Cette distinction n’est pas qu’une formalité juridique. Elle permet à l’utilisateur de comprendre rapidement quels cookies sont utilisés, pour quelle finalité, et pendant combien de temps, sans avoir à parcourir un document général de plusieurs pages. La transparence exigée par le RGPD passe justement par cette clarté documentaire.

Une politique de cookies complète doit détailler : la liste des traceurs, leur éditeur (interne ou tiers), leur durée de vie, leur finalité précise et les moyens offerts pour les refuser ou les supprimer. Les nouvelles règles applicables aux cookies insistent sur ce niveau de détail, désormais attendu par les autorités de contrôle lors d’un examen approfondi.

Action concrète : vérifiez que votre site propose bien deux documents distincts et accessibles, et non un texte unique mélangeant confidentialité générale et gestion des cookies.

Un site vitrine sans e-commerce doit-il aussi se conformer aux règles cookies ?
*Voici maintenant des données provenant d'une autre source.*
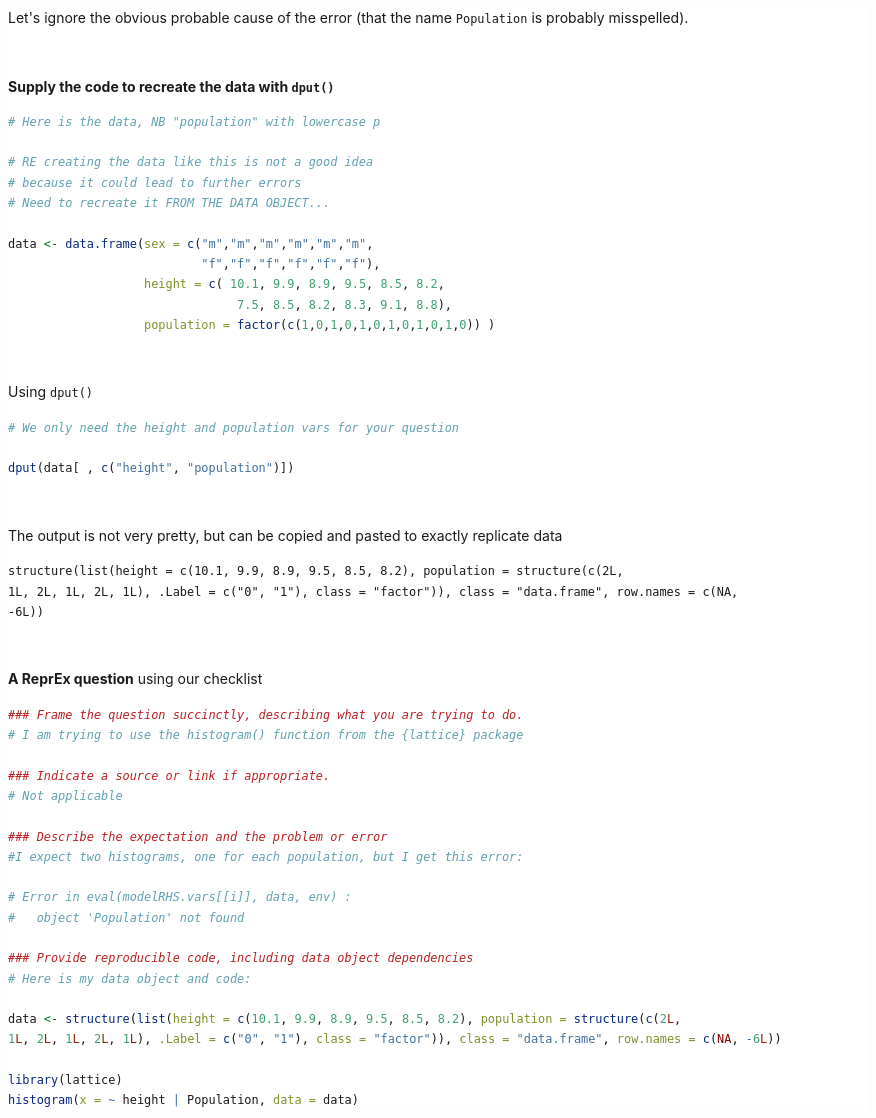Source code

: Let's ignore the obvious probable cause of the error (that the name `Population` is probably misspelled).

&nbsp;
 
**Supply the code to recreate the data with `dput()`**

```r
# Here is the data, NB "population" with lowercase p

# RE creating the data like this is not a good idea
# because it could lead to further errors
# Need to recreate it FROM THE DATA OBJECT...

data <- data.frame(sex = c("m","m","m","m","m","m",
                           "f","f","f","f","f","f"),
                   height = c( 10.1, 9.9, 8.9, 9.5, 8.5, 8.2,
                                7.5, 8.5, 8.2, 8.3, 9.1, 8.8),
                   population = factor(c(1,0,1,0,1,0,1,0,1,0,1,0)) )

```


&nbsp;
 
Using `dput()`

```r
# We only need the height and population vars for your question

dput(data[ , c("height", "population")])

```
&nbsp;
 
The output is not very pretty, but can be copied and pasted to exactly replicate data 
```
structure(list(height = c(10.1, 9.9, 8.9, 9.5, 8.5, 8.2), population = structure(c(2L, 
1L, 2L, 1L, 2L, 1L), .Label = c("0", "1"), class = "factor")), class = "data.frame", row.names = c(NA, 
-6L))
```

&nbsp;

**A ReprEx question** using our checklist

```r
### Frame the question succinctly, describing what you are trying to do. 
# I am trying to use the histogram() function from the {lattice} package

### Indicate a source or link if appropriate.
# Not applicable

### Describe the expectation and the problem or error
#I expect two histograms, one for each population, but I get this error:

# Error in eval(modelRHS.vars[[i]], data, env) : 
#   object 'Population' not found

### Provide reproducible code, including data object dependencies
# Here is my data object and code:

data <- structure(list(height = c(10.1, 9.9, 8.9, 9.5, 8.5, 8.2), population = structure(c(2L, 
1L, 2L, 1L, 2L, 1L), .Label = c("0", "1"), class = "factor")), class = "data.frame", row.names = c(NA, -6L))

library(lattice)
histogram(x = ~ height | Population, data = data)

```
Oui. Dès qu’un site dépose des cookies non strictement nécessaires, comme des outils de mesure d’audience classiques ou des boutons de réseaux sociaux, le consentement préalable de l’utilisateur reste obligatoire, quelle que soit l’activité du site.

Peut-on bloquer l’accès au site en cas de refus des cookies ?

Non, sauf exception rare et justifiée. Conditionner l’accès au contenu à l’acceptation des cookies non essentiels constitue une pratique sanctionnée par la CNIL, considérée comme un consentement non libre.

Combien de temps un cookie peut-il rester actif sans nouveau consentement ?

La durée recommandée est de 13 mois maximum, soit 395 jours. Au-delà, un nouveau recueil du consentement doit être effectué auprès de l’utilisateur.

Une PME sous-traitante doit-elle signer un contrat spécifique avec ses clients ?

Oui, un contrat de sous-traitance détaillant les traitements effectués, les mesures de sécurité et les modalités en cas d’incident est obligatoire selon l’article 28 du RGPD.

Les outils d’analyse d’audience nécessitent-ils toujours un consentement ?

Pas systématiquement. Certains outils certifiés par la CNIL, produisant des statistiques anonymisées et non réutilisables à d’autres fins, peuvent être exemptés de consentement préalable.